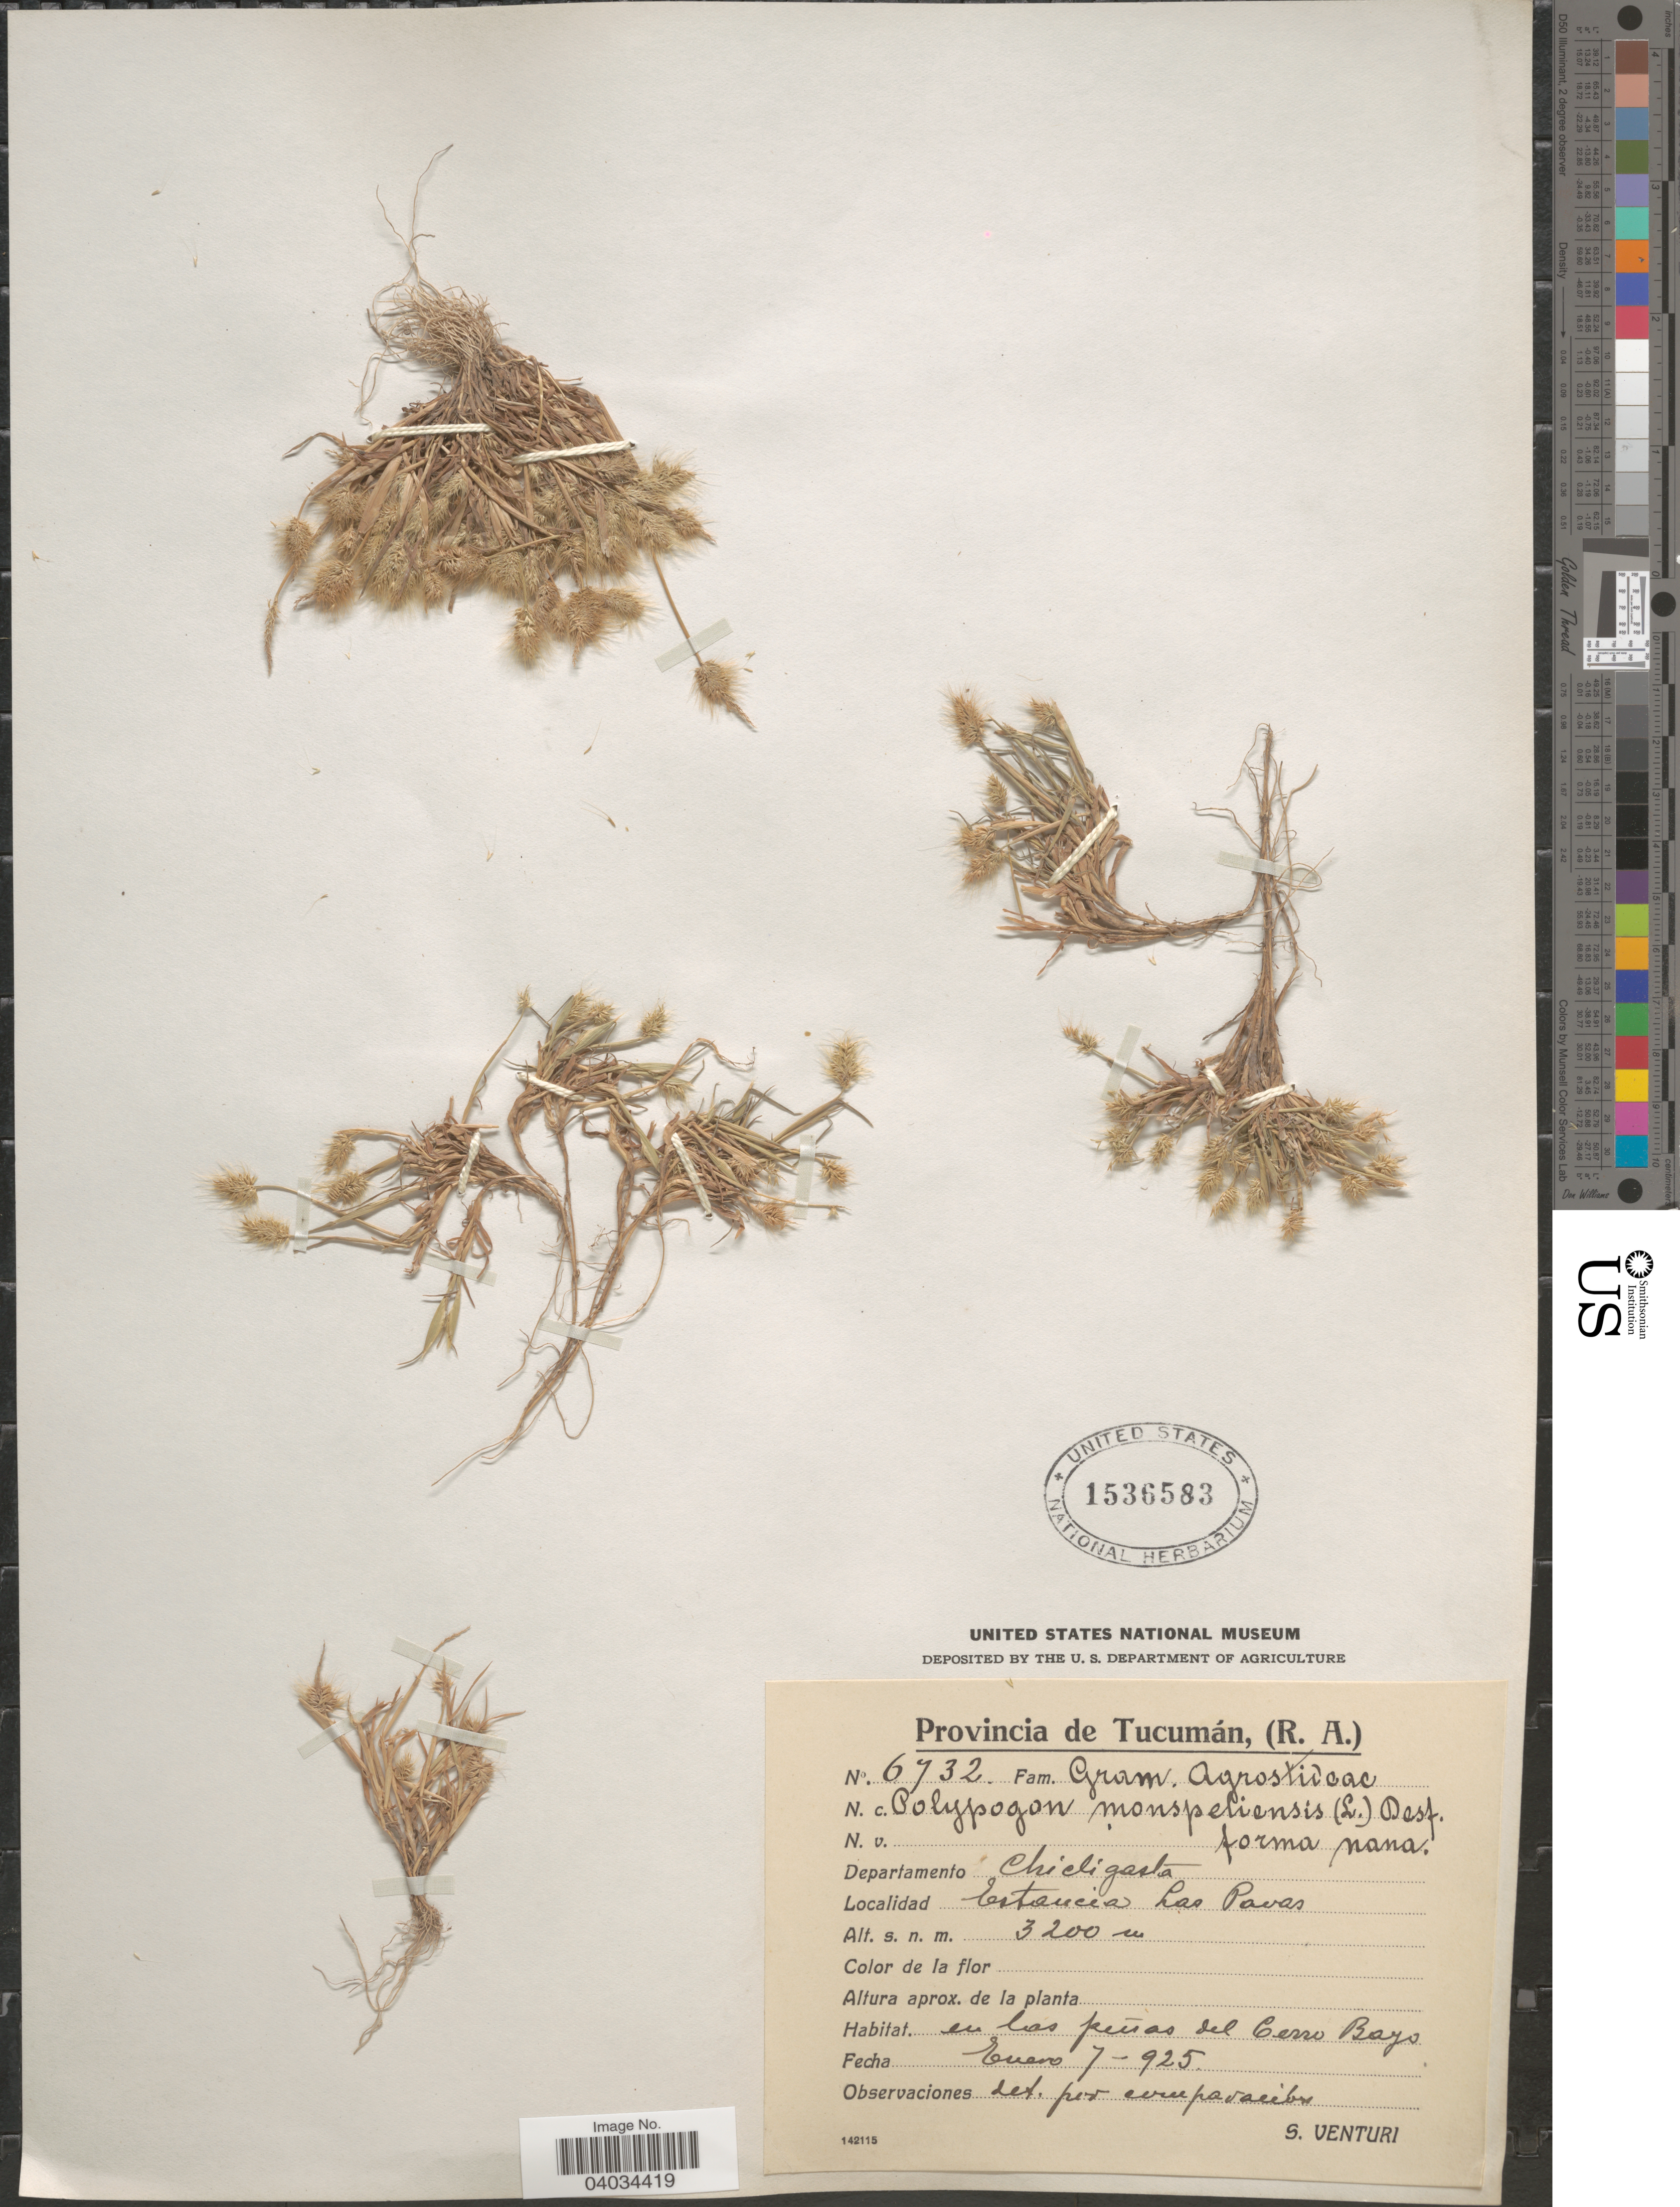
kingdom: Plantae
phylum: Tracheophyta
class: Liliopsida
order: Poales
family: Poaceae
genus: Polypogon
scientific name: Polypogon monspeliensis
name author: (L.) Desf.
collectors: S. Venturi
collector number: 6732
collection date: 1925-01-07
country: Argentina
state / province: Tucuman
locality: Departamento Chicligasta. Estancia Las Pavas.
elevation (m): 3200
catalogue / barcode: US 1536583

= = = =

◆ **PROBLEM TO SOLVE**
Retype every line of the records above without any changes, omitting the pictures.

◆ **RESULT**
kingdom: Plantae
phylum: Tracheophyta
class: Liliopsida
order: Poales
family: Poaceae
genus: Polypogon
scientific name: Polypogon monspeliensis
name author: (L.) Desf.
collectors: S. Venturi
collector number: 6732
collection date: 1925-01-07
country: Argentina
state / province: Tucuman
locality: Departamento Chicligasta. Estancia Las Pavas.
elevation (m): 3200
catalogue / barcode: US 1536583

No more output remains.